Call it nothing, then, or call it music, for there are no movements or styles or even names for the sounds that wait for you, where you’re headed. Listen, and decide nothing. Listen for now, for soon enough there’ll be listening no longer.

The music tenses. A quick raising of stakes, a nervous drawing in: a gesture stolen from somewhere, sure, but where? From no one in a position to sue. The touch of conventional suspense breaks the spell; you would have built a different contrast. And that’s the curse of a life spent looking for transcendence: nothing real will ever suffice, nothing that you won’t want to tweak. And yet, and still — another swell, a rhythmic fault line, a change of instrumental color, and you think: Why not? Then even approval gives way to simple hearing.

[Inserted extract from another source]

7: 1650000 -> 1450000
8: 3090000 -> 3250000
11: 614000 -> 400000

El tiempo, el agua errante, el viento vago. .

Time, flowing water, shifting winds. The dying composer has gone on record: he wants to apologize to generations of his students for leading them down a mistaken path. Wrong back then, the music says, but righted at last, here at the finish line. It’s a happy enough story, and one that should hold until the flock wheels next and the changing winds of fashion declare again who’s in, who’s out, who loses, and who wins. There will be reverses still; that’s how music works. Listen, only listen, and do not worry too much about keeping score. Reunion has you now, for a while, and a while is all you get. The grip of this enchantment lasts no more than a moment. Pudimos no encontrarnos en el tiempo. Love, we might never have found each other in time.

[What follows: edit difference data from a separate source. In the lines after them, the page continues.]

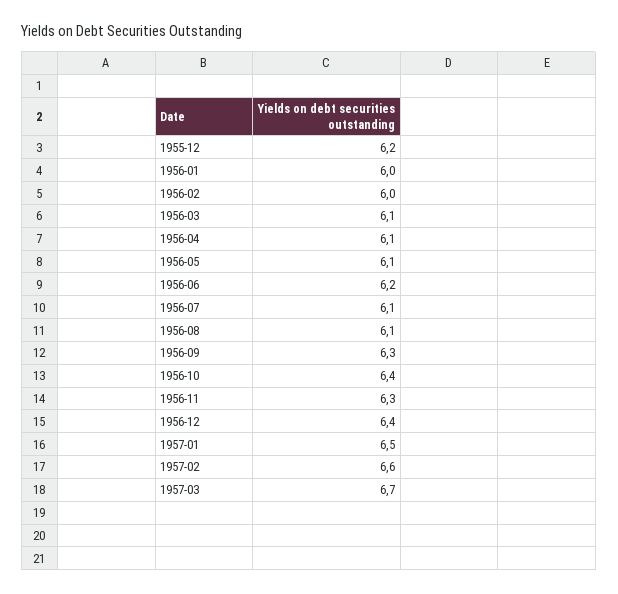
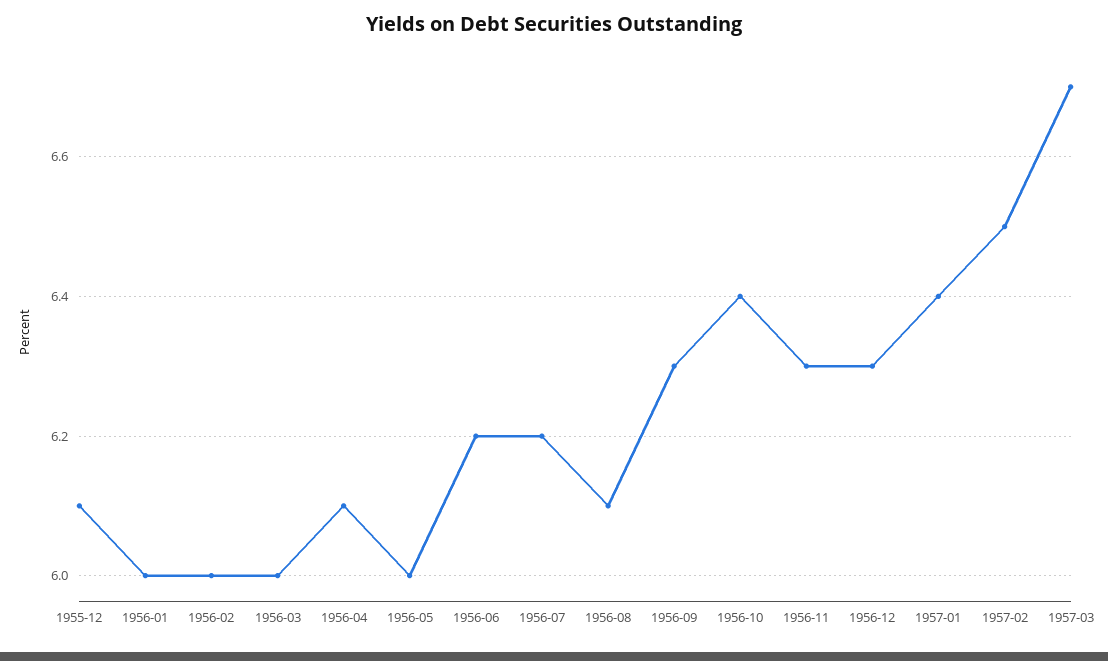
1955-12: 6.2 -> 6.1
1956-03: 6.1 -> 6
1956-05: 6.1 -> 6
1956-07: 6.1 -> 6.2
1956-12: 6.4 -> 6.3
1957-01: 6.5 -> 6.4
1957-02: 6.6 -> 6.5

They thaw you, the rays of this late sun. But soon enough these harmonies, too, will set and cool. Even beauty exhausts itself and leaves the ear wanting other sounds. Need will turn to something harder, some training ground for the difficulty to come. But for a while, this song, this one.

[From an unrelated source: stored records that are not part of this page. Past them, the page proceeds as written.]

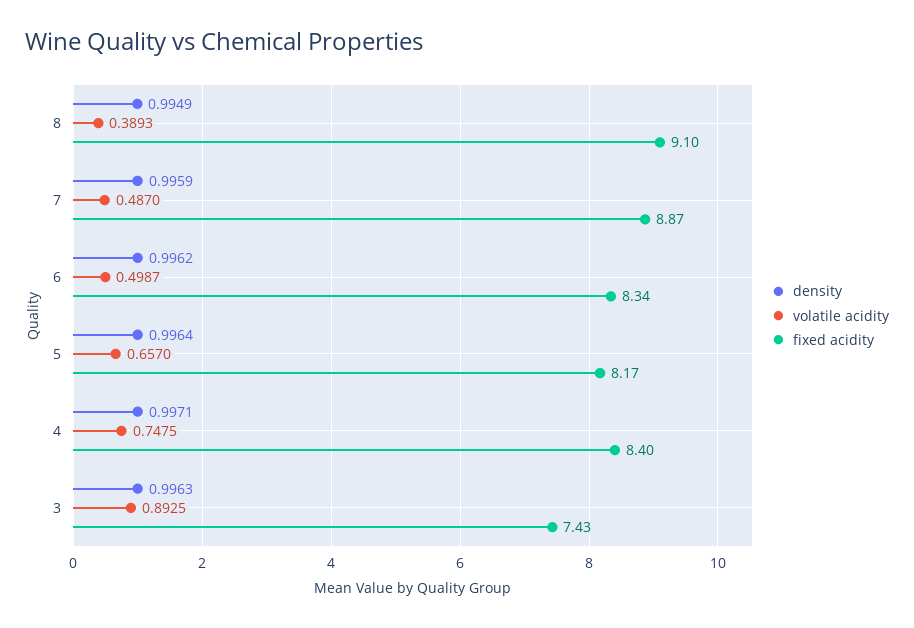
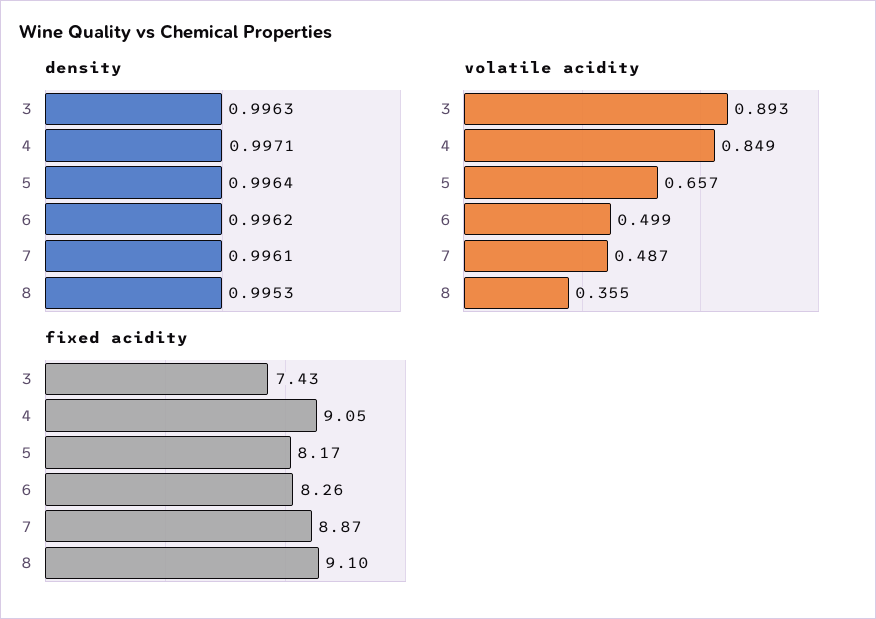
density, 8: 0.9949 -> 0.9953
volatile acidity, 8: 0.3893 -> 0.355
density, 7: 0.9959 -> 0.9961
fixed acidity, 6: 8.34 -> 8.26
volatile acidity, 4: 0.7475 -> 0.849
fixed acidity, 4: 8.4 -> 9.05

The first, expanding figure returns one more time. All the notes align, and it’s like you’ve written them yourself. Not here, not in this life, not in the world where you worked and lived. But maybe in the one you might have reached, in time. Esta pradera en que nos encontramos. In this meadow where we meet. The long, luxurious lines forecast your past and remember your future in detail. You can’t imagine how you missed the fact, for all those years. It might have been okay, even fine, to have written something so simple and pacific. To have made a listener want to be more than she is.